Your task: How many lines of these entries hold the string "position"? Answer with the number alone.
========
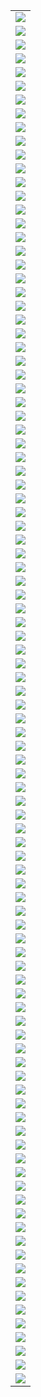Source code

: |                       |
| --------------------- |
| ![](./2025_3/001.png) |
| ![](./2025_3/002.png) |
| ![](./2025_3/003.png) |
| ![](./2025_3/004.png) |
| ![](./2025_3/005.png) |
| ![](./2025_3/006.png) |
| ![](./2025_3/007.png) |
| ![](./2025_3/008.png) |
| ![](./2025_3/009.png) |
| ![](./2025_3/010.png) |
| ![](./2025_3/011.png) |
| ![](./2025_3/012.png) |
| ![](./2025_3/013.png) |
| ![](./2025_3/014.png) |
| ![](./2025_3/015.png) |
| ![](./2025_3/016.png) |
| ![](./2025_3/017.png) |
| ![](./2025_3/018.png) |
| ![](./2025_3/019.png) |
| ![](./2025_3/020.png) |
| ![](./2025_3/021.png) |
| ![](./2025_3/022.png) |
| ![](./2025_3/023.png) |
| ![](./2025_3/024.png) |
| ![](./2025_3/025.png) |
| ![](./2025_3/026.png) |
| ![](./2025_3/027.png) |
| ![](./2025_3/028.png) |
| ![](./2025_3/029.png) |
| ![](./2025_3/030.png) |
| ![](./2025_3/031.png) |
| ![](./2025_3/032.png) |
| ![](./2025_3/033.png) |
| ![](./2025_3/034.png) |
| ![](./2025_3/035.png) |
| ![](./2025_3/036.png) |
| ![](./2025_3/037.png) |
| ![](./2025_3/038.png) |
| ![](./2025_3/039.png) |
| ![](./2025_3/040.png) |
| ![](./2025_3/041.png) |
| ![](./2025_3/042.png) |
| ![](./2025_3/043.png) |
| ![](./2025_3/044.png) |
| ![](./2025_3/045.png) |
| ![](./2025_3/046.png) |
| ![](./2025_3/047.png) |
| ![](./2025_3/048.png) |
| ![](./2025_3/049.png) |
| ![](./2025_3/050.png) |
| ![](./2025_3/051.png) |
| ![](./2025_3/052.png) |
| ![](./2025_3/053.png) |
| ![](./2025_3/054.png) |
| ![](./2025_3/055.png) |
| ![](./2025_3/056.png) |
| ![](./2025_3/057.png) |
| ![](./2025_3/058.png) |
| ![](./2025_3/059.png) |
| ![](./2025_3/060.png) |
| ![](./2025_3/061.png) |
| ![](./2025_3/062.png) |
| ![](./2025_3/063.png) |
| ![](./2025_3/064.png) |
| ![](./2025_3/065.png) |
| ![](./2025_3/066.png) |
| ![](./2025_3/067.png) |
| ![](./2025_3/068.png) |
| ![](./2025_3/069.png) |
| ![](./2025_3/070.png) |
| ![](./2025_3/071.png) |
| ![](./2025_3/072.png) |
| ![](./2025_3/073.png) |
| ![](./2025_3/074.png) |
| ![](./2025_3/075.png) |
| ![](./2025_3/076.png) |
| ![](./2025_3/077.png) |
| ![](./2025_3/078.png) |
| ![](./2025_3/079.png) |
| ![](./2025_3/080.png) |
| ![](./2025_3/081.png) |
| ![](./2025_3/082.png) |
| ![](./2025_3/083.png) |
| ![](./2025_3/084.png) |
| ![](./2025_3/085.png) |
| ![](./2025_3/086.png) |
| ![](./2025_3/087.png) |
| ![](./2025_3/088.png) |
| ![](./2025_3/089.png) |
| ![](./2025_3/090.png) |
| ![](./2025_3/091.png) |
| ![](./2025_3/092.png) |
| ![](./2025_3/093.png) |
| ![](./2025_3/094.png) |
| ![](./2025_3/095.png) |
| ![](./2025_3/096.png) |
| ![](./2025_3/097.png) |
| ![](./2025_3/098.png) |
| ![](./2025_3/099.png) |
| ![](./2025_3/100.png) |
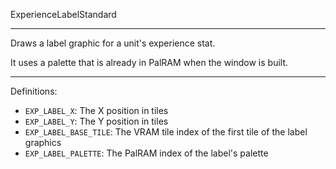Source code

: 
ExperienceLabelStandard

---

Draws a label graphic for a unit's experience stat.

It uses a palette that is already in PalRAM when the window is built.

---

Definitions:

  * `EXP_LABEL_X`: The X position in tiles
  * `EXP_LABEL_Y`: The Y position in tiles
  * `EXP_LABEL_BASE_TILE`: The VRAM tile index of the first tile of the label graphics
  * `EXP_LABEL_PALETTE`: The PalRAM index of the label's palette
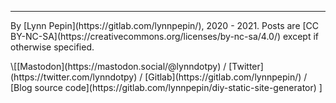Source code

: ---

<p id="footer">By [Lynn Pepin](https://gitlab.com/lynnpepin/), 2020 - 2021. Posts are [CC BY-NC-SA](https://creativecommons.org/licenses/by-nc-sa/4.0/) except if otherwise specified.</p>

<p id="footer">\[[Mastodon](https://mastodon.social/@lynndotpy) / [Twitter](https://twitter.com/lynndotpy) / [Gitlab](https://gitlab.com/lynnpepin/) / [Blog source code](https://gitlab.com/lynnpepin/diy-static-site-generator) ]</p>
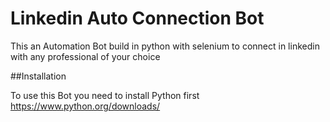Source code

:# Linkedin Auto Connection Bot

This an Automation Bot build in python with selenium to connect in linkedin with any professional of your choice 

##Installation

To use this Bot you need to install Python first
https://www.python.org/downloads/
========
Result below: 2